In 1990 Michael Gentle and his associates at the Institute of Animal Physiology and Genetics Research, Edinburgh, Scotland, showed that experimentally debeaked chickens demonstrated chronic pain and suffering following the operation. Gentle explains: "The avian beak is a complex sensory organ which not only serves to grasp and manipulate food particles prior to ingestion, but is also used to manipulate non-food articles in nesting behavior and exploration, drinking, preening, and as a weapon in defensive and aggressive encounters. To enable the animal to perform this wide range of activities, the beak of the chicken has an extensive nerve supply with numerous mechanoreceptors, thermoreceptors, and nociceptors [ nerve endings sensitive to mechanical pressures, heat and pain]....Beak amputation results in extensive neuromas [tumors] being formed in the healed stump of the beak which give rise to abnormal spontaneous neural activity in the trigeminal [threefold] nerve. The nociceptors present in the beak of the chicken have similar properties to those found in mammalian skin and the neural activity arising from the trigeminal neuromas is similar to that reported in the rat, mouse, cat and the baboon. Therefore, in terms of the peripheral neural activity, partial beak amputation is likely to be a painful procedure leading not only to phantom and stump pain, but also to other characteristics of the hyperpathic syndrome, such as allodynia and hyperalgesia [the stress resulting from, and extreme sensitiveness to, painful stimuli]."

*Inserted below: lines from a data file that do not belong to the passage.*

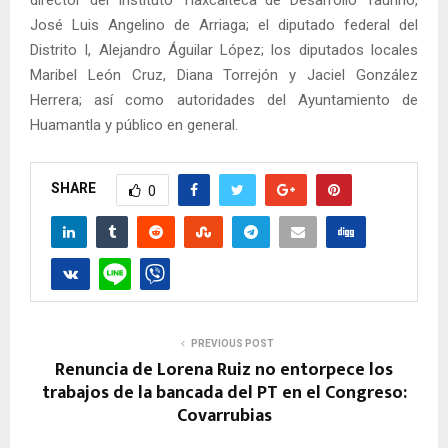
José Luis Angelino de Arriaga; el diputado federal del
Distrito I, Alejandro Águilar López; los diputados locales
Maribel León Cruz, Diana Torrejón y Jaciel González
Herrera; así como autoridades del Ayuntamiento de
Huamantla y público en general.
SHARE
0
PREVIOUS POST
Renuncia de Lorena Ruiz no entorpece los
trabajos de la bancada del PT en el Congreso:
Covarrubias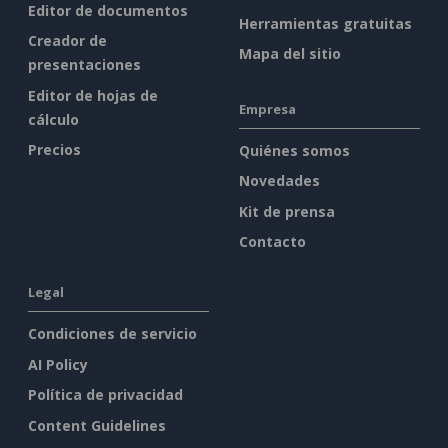
Editor de documentos
Herramientas gratuitas
Creador de
Mapa del sitio
presentaciones
Editor de hojas de
Empresa
cálculo
Precios
Quiénes somos
Novedades
Kit de prensa
Contacto
Legal
Condiciones de servicio
AI Policy
Política de privacidad
Content Guidelines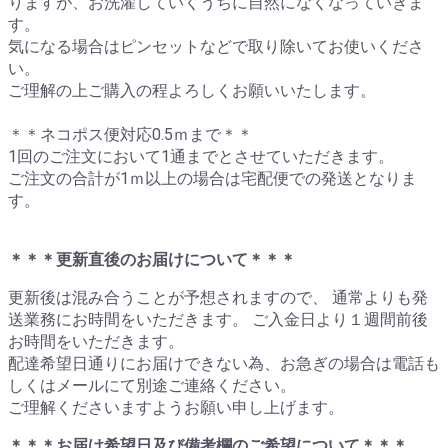
りますが、お洗濯していくうちに自然になくなっていきま
す。
気になる場合はピンセットなどで取り除いてお使いくださ
い。
ご理解の上ご購入の程よろしくお願いいたします。
＊＊ネコポス便対応0.5ｍまで＊＊
1回のご注文において1通までとさせていただきます。
ご注文の合計が1ｍ以上の場合は宅配便での発送となりま
す。
＊＊＊更新直後のお届けについて＊＊＊
更新後は混み合うことが予想されますので、 通常よりも発
送業務にお時間をいただきます。 ご入金日より１週間前後
お時間をいただきます。
配達希望日通りにお届けできない為、お急ぎの場合は電話も
しくはメールにて別途ご連絡ください。
ご理解くださいますようお願い申し上げます。
＊＊＊お届け希望日及び備考欄のご希望について＊＊＊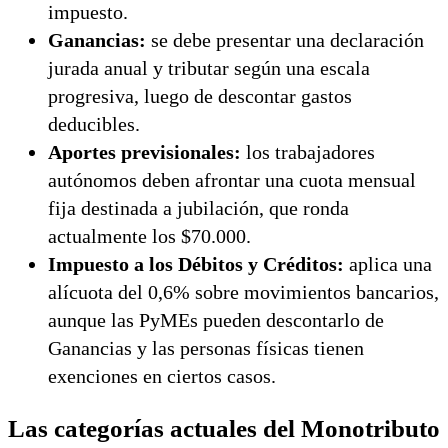
impuesto.
Ganancias:
se debe presentar una declaración
jurada anual y tributar según una escala
progresiva, luego de descontar gastos
deducibles.
Aportes previsionales:
los trabajadores
autónomos deben afrontar una cuota mensual
fija destinada a jubilación, que ronda
actualmente los $70.000.
Impuesto a los Débitos y Créditos:
aplica una
alícuota del 0,6% sobre movimientos bancarios,
aunque las PyMEs pueden descontarlo de
Ganancias y las personas físicas tienen
exenciones en ciertos casos.
Las categorías actuales del Monotributo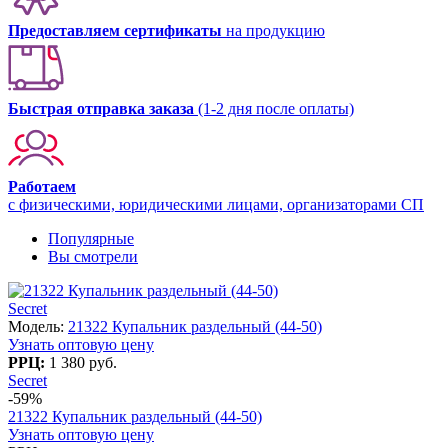
Предоставляем сертификаты
на продукцию
Быстрая отправка заказа
(1-2 дня после оплаты)
Работаем
с физическими, юридическими лицами, организаторами СП
Популярные
Вы смотрели
Secret
Модель:
21322 Купальник раздельный (44-50)
Узнать оптовую цену
РРЦ:
1 380 руб.
Secret
-59%
21322 Купальник раздельный (44-50)
Узнать оптовую цену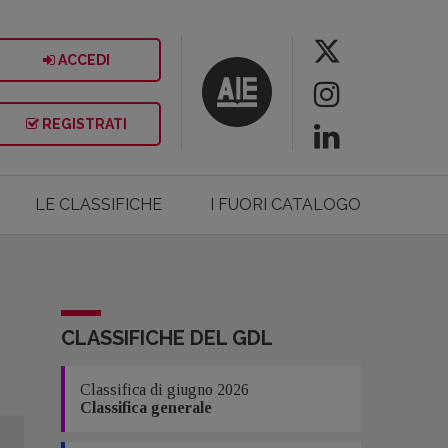
ACCEDI
REGISTRATI
LE CLASSIFICHE
I FUORI CATALOGO
CLASSIFICHE DEL GDL
Classifica di giugno 2026
Classifica generale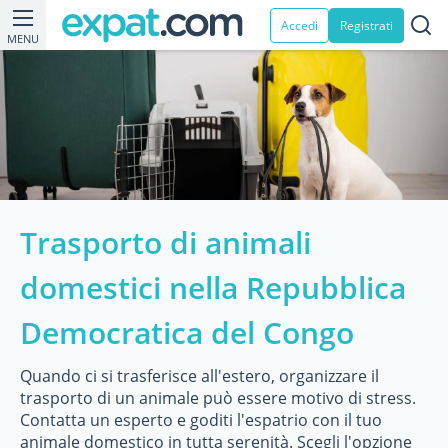
Accedi
Registrati
MENU
Trasporto di animali
domestici nella Repubblica
Democratica del Congo
Quando ci si trasferisce all'estero, organizzare il
trasporto di un animale può essere motivo di stress.
Contatta un esperto e goditi l'espatrio con il tuo
animale domestico in tutta serenità. Scegli l'opzione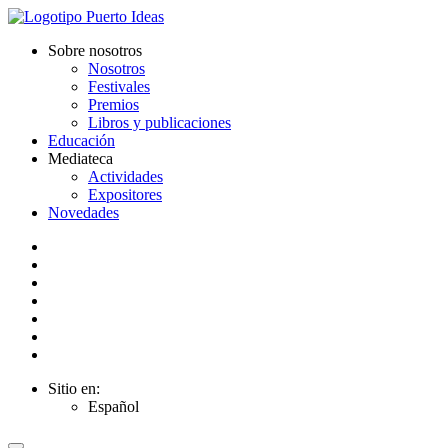
Sobre nosotros
Nosotros
Festivales
Premios
Libros y publicaciones
Educación
Mediateca
Actividades
Expositores
Novedades
Sitio en:
Español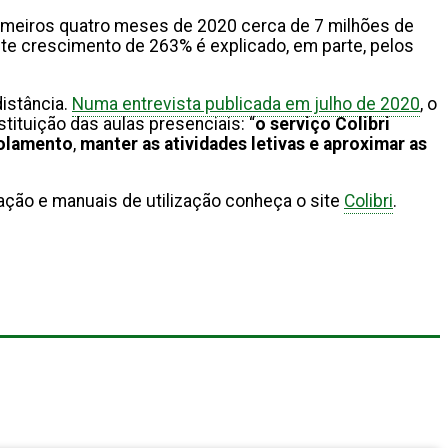
rimeiros quatro meses de 2020 cerca de 7 milhões de
ste crescimento de 263% é explicado, em parte, pelos
istância.
Numa entrevista publicada em julho de 2020
, o
tituição das aulas presenciais: “
o serviço Colibri
solamento
,
manter as atividades letivas e aproximar as
ação e manuais de utilização conheça o site
Colibri
.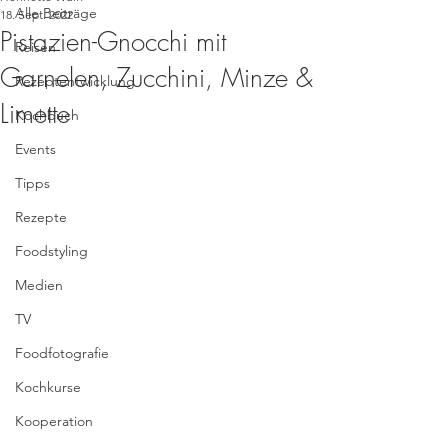
Alle Beiträge
18. Sept. 2022
Pistazien-Gnocchi mit
Reisen
Garnelen, Zucchini, Minze &
Rezeptentwicklung
Limette
Kochbuch
Events
Tipps
Rezepte
Foodstyling
Medien
TV
Foodfotografie
Kochkurse
Kooperation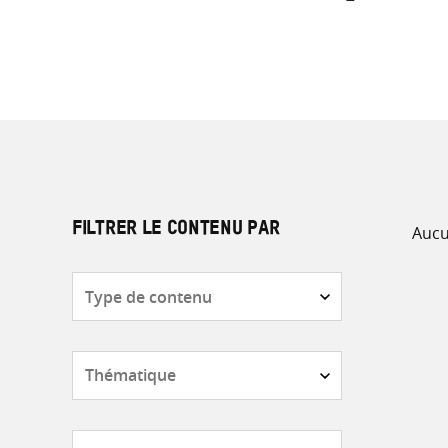
Aucu
FILTRER LE CONTENU PAR
Type
de
contenu
Thématique
Pays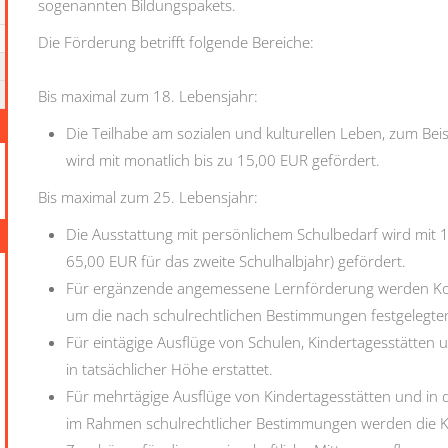
sogenannten Bildungspakets.
Die Förderung betrifft folgende Bereiche:
Bis maximal zum 18. Lebensjahr:
Die Teilhabe am sozialen und kulturellen Leben, zum Beis
wird mit monatlich bis zu 15,00 EUR gefördert.
Bis maximal zum 25. Lebensjahr:
Die Ausstattung mit persönlichem Schulbedarf wird mit 1
65,00 EUR für das zweite Schulhalbjahr) gefördert.
Für ergänzende angemessene Lernförderung werden Kost
um die nach schulrechtlichen Bestimmungen festgelegten
Für eintägige Ausflüge von Schulen, Kindertagesstätten 
in tatsächlicher Höhe erstattet.
Für mehrtägige Ausflüge von Kindertagesstätten und in 
im Rahmen schulrechtlicher Bestimmungen werden die K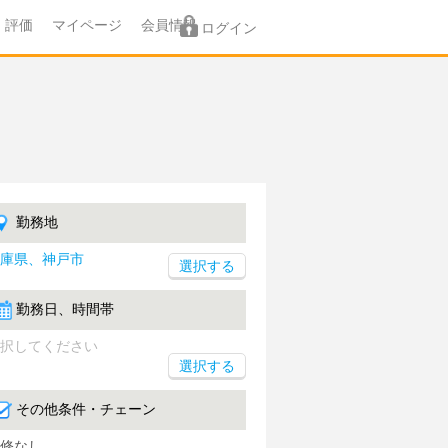
評価
マイページ
会員情報
ログイン
勤務地
庫県、神戸市
勤務日、時間帯
択してください
選択する
その他条件・チェーン
修なし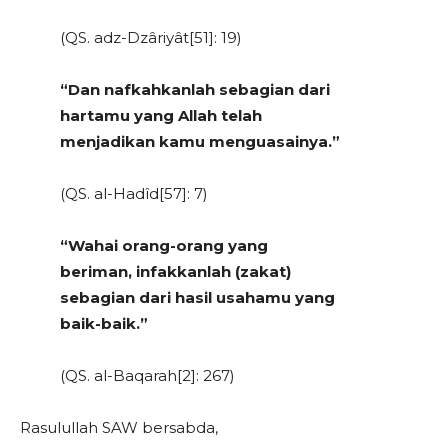
(QS. adz-Dzâriyât[51]: 19)
“Dan nafkahkanlah sebagian dari
hartamu yang Allah telah
menjadikan kamu menguasainya.”
(QS. al-Hadîd[57]: 7)
“Wahai orang-orang yang
beriman, infakkanlah (zakat)
sebagian dari hasil usahamu yang
baik-baik.”
(QS. al-Baqarah[2]: 267)
Rasulullah SAW bersabda,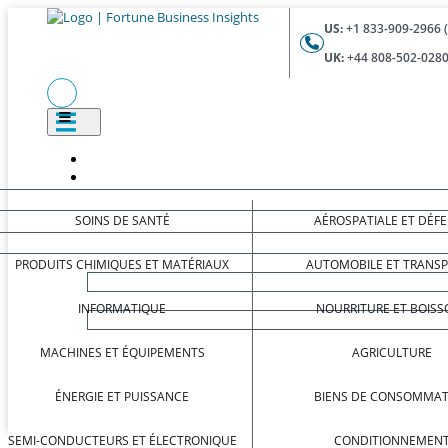
US:
+1 833-909-2966 
UK:
+44 808-502-0280
SOINS DE SANTÉ
AÉROSPATIALE ET DÉF
PRODUITS CHIMIQUES ET MATÉRIAUX
AUTOMOBILE ET TRANS
INFORMATIQUE
NOURRITURE ET BOISS
MACHINES ET ÉQUIPEMENTS
AGRICULTURE
ÉNERGIE ET PUISSANCE
BIENS DE CONSOMMAT
SEMI-CONDUCTEURS ET ÉLECTRONIQUE
CONDITIONNEMEN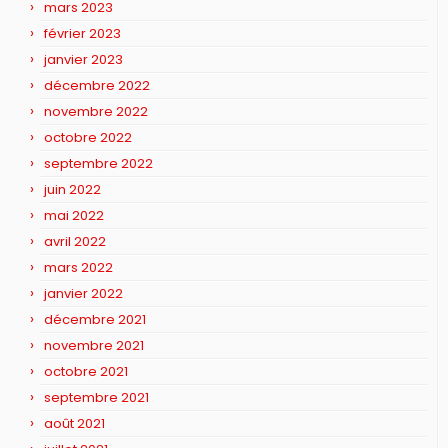
mars 2023
février 2023
janvier 2023
décembre 2022
novembre 2022
octobre 2022
septembre 2022
juin 2022
mai 2022
avril 2022
mars 2022
janvier 2022
décembre 2021
novembre 2021
octobre 2021
septembre 2021
août 2021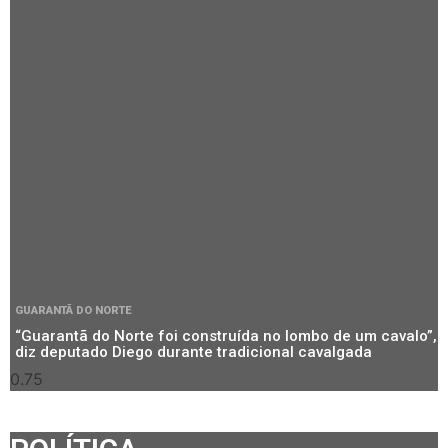
GUARANTÃ DO NORTE
“Guarantã do Norte foi construída no lombo de um cavalo”,
diz deputado Diego durante tradicional cavalgada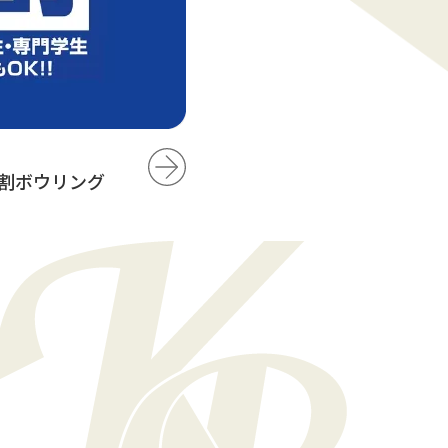
！
学割ボウリング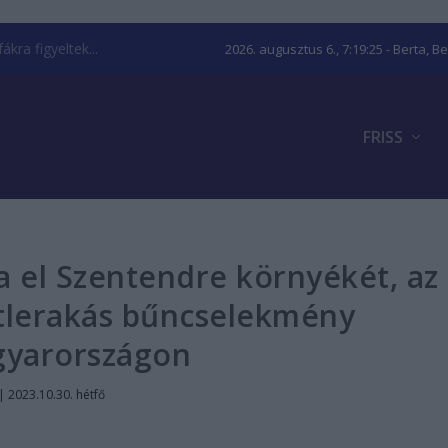
kra figyeltek...
2026. augusztus 6., 7:19:26
- Berta, B
FRISS
 el Szentendre környékét, az
étlerakás bűncselekmény
yarországon
|
2023.10.30. hétfő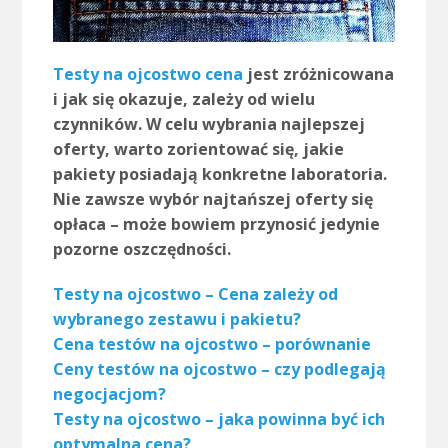
Testy na ojcostwo cena
jest zróżnicowana
i jak się okazuje, zależy od wielu
czynników. W celu wybrania najlepszej
oferty, warto zorientować się, jakie
pakiety posiadają konkretne laboratoria.
Nie zawsze wybór najtańszej oferty się
opłaca – może bowiem przynosić jedynie
pozorne oszczędności.
Testy na ojcostwo – Cena zależy od
wybranego zestawu i pakietu?
Cena testów na ojcostwo – porównanie
Ceny testów na ojcostwo – czy podlegają
negocjacjom?
Testy na ojcostwo – jaka powinna być ich
optymalna cena?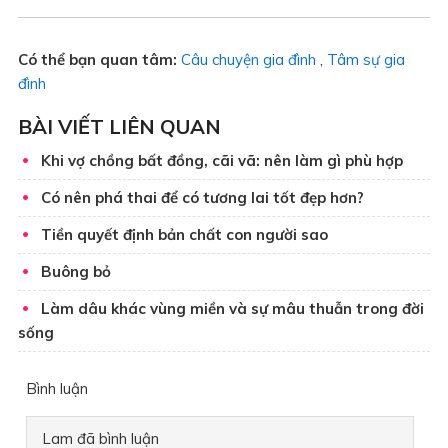
Có thể bạn quan tâm:
Câu chuyện gia đình
,
Tâm sự gia
đình
BÀI VIẾT LIÊN QUAN
Khi vợ chồng bất đồng, cãi vã: nên làm gì phù hợp
Có nên phá thai để có tương lai tốt đẹp hơn?
Tiền quyết định bản chất con người sao
Buông bỏ
Làm dâu khác vùng miền và sự mâu thuẫn trong đời
sống
Bình luận
Lam
đã bình luận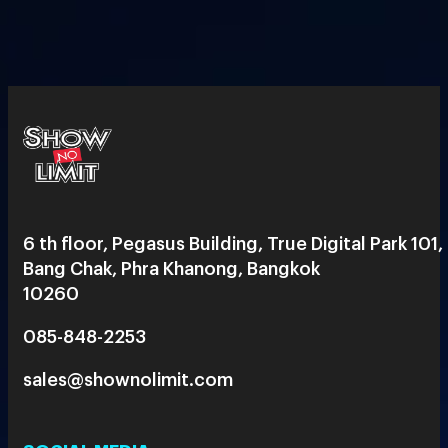
6 th floor, Pegasus Building, True Digital Park 101,
Bang Chak, Phra Khanong, Bangkok
10260
085-848-2253
sales@shownolimit.com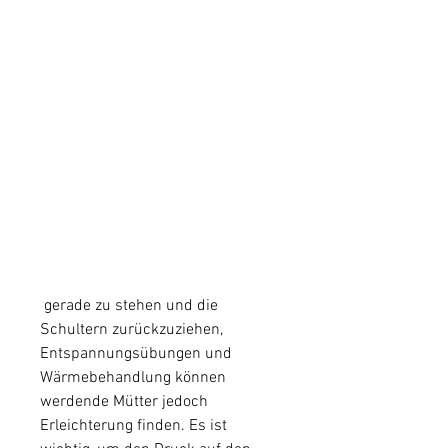
 gerade zu stehen und die 
Schultern zurückzuziehen, 
Entspannungsübungen und 
Wärmebehandlung können 
werdende Mütter jedoch 
Erleichterung finden. Es ist 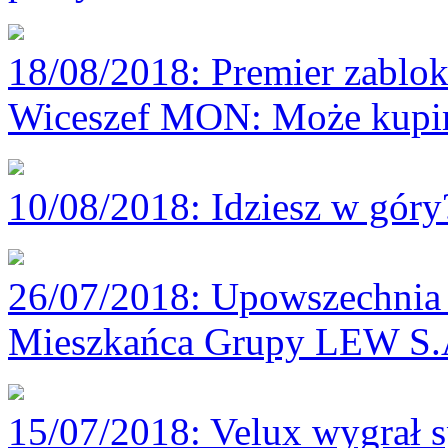
18/08/2018
: Premier zablok
Wiceszef MON: Może kupim
10/08/2018
: Idziesz w gór
26/07/2018
: Upowszechnia 
Mieszkańca Grupy LEW S.
15/07/2018
: Velux wygrał 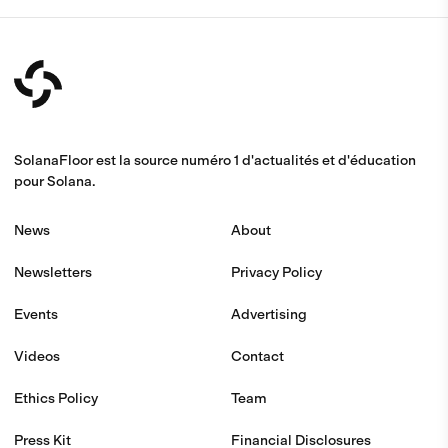
SolanaFloor est la source numéro 1 d'actualités et d'éducation
pour Solana.
News
About
Newsletters
Privacy Policy
Events
Advertising
Videos
Contact
Ethics Policy
Team
Press Kit
Financial Disclosures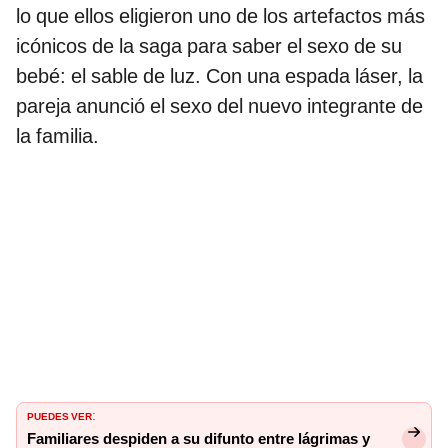
lo que ellos eligieron uno de los artefactos más
icónicos de la saga para saber el sexo de su
bebé: el sable de luz. Con una espada láser, la
pareja anunció el sexo del nuevo integrante de
la familia.
PUEDES VER
:
Familiares despiden a su difunto entre lágrimas y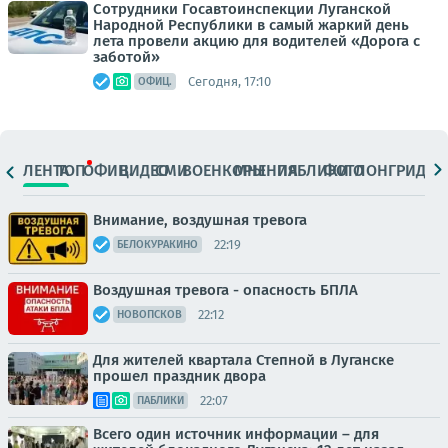
Сотрудники Госавтоинспекции Луганской
Народной Республики в самый жаркий день
лета провели акцию для водителей «Дорога с
заботой»
Сегодня, 17:10
ОФИЦ.
ЛЕНТА
ТОП
ОФИЦ.
ВИДЕО
СМИ
ВОЕНКОРЫ
МНЕНИЯ
ПАБЛИКИ
ФОТО
ЛОНГРИДЫ
Внимание, воздушная тревога
22:19
БЕЛОКУРАКИНО
Воздушная тревога - опасность БПЛА
22:12
НОВОПСКОВ
Для жителей квартала Степной в Луганске
прошел праздник двора
22:07
ПАБЛИКИ
Всего один источник информации – для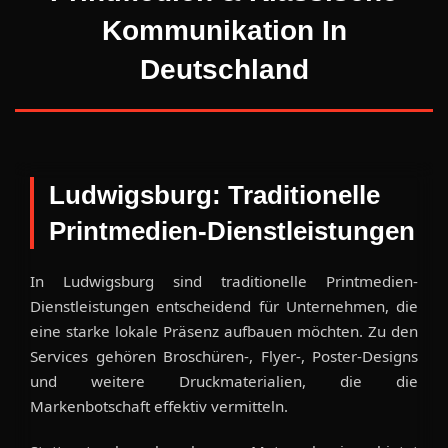
Kommunikation In
Deutschland
Ludwigsburg: Traditionelle
Printmedien-Dienstleistungen
In Ludwigsburg sind traditionelle Printmedien-
Dienstleistungen entscheidend für Unternehmen, die
eine starke lokale Präsenz aufbauen möchten. Zu den
Services gehören Broschüren-, Flyer-, Poster-Designs
und weitere Druckmaterialien, die die
Markenbotschaft effektiv vermitteln.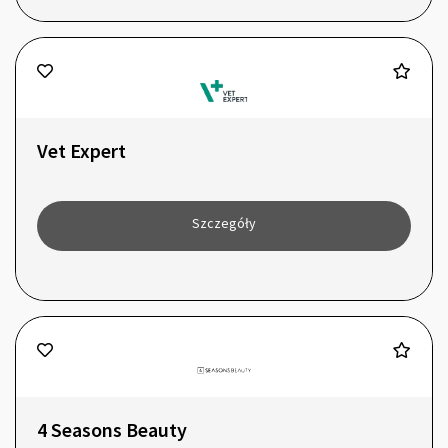
Vet Expert
Szczegóły
4 Seasons Beauty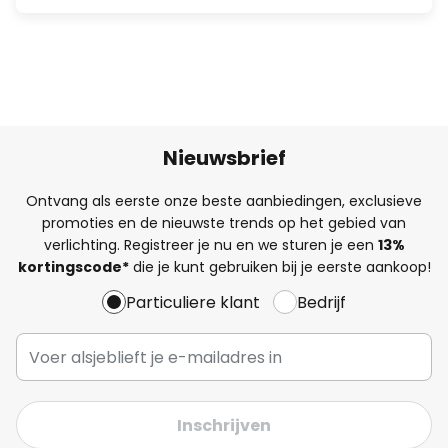
Nieuwsbrief
Ontvang als eerste onze beste aanbiedingen, exclusieve
promoties en de nieuwste trends op het gebied van
verlichting. Registreer je nu en we sturen je een
13%
kortingscode*
die je kunt gebruiken bij je eerste aankoop!
Particuliere klant
Bedrijf
Inschrijven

Gentle and associates compared 5 behaviors in 16 experimentally debeaked Leghorn hens with the same behaviors in a control (nondebeaked) group of hens: number of bill wipes, head shakes, drinking movements, pecks directed to water and floor, and pecks directed to cage sides. In their experiment, "Partial beak amputation produced a number of significant alterations to the behavior of the birds. The birds pecked less at the environment after amputation than before and this difference can be interpreted as guarding behavior of a painful area of the body, similar to that seen in man and other animals....Guarding behavior can also be used to explain the reduction in head shaking and beak wiping following amputation. Head shaking is a behavior commonly associated with feeding and drinking and, like beak wiping, it functions to remove food particles or irritant substances from the mouth or surface of the beak....The modifications in the pecking and drinking behavior of birds following partial beak amputation [conforms with other reports] that partial beak amputation results in long-term (56 weeks) increases in dozing and general inactivity, behaviors associated with long-term chronic pain and depression."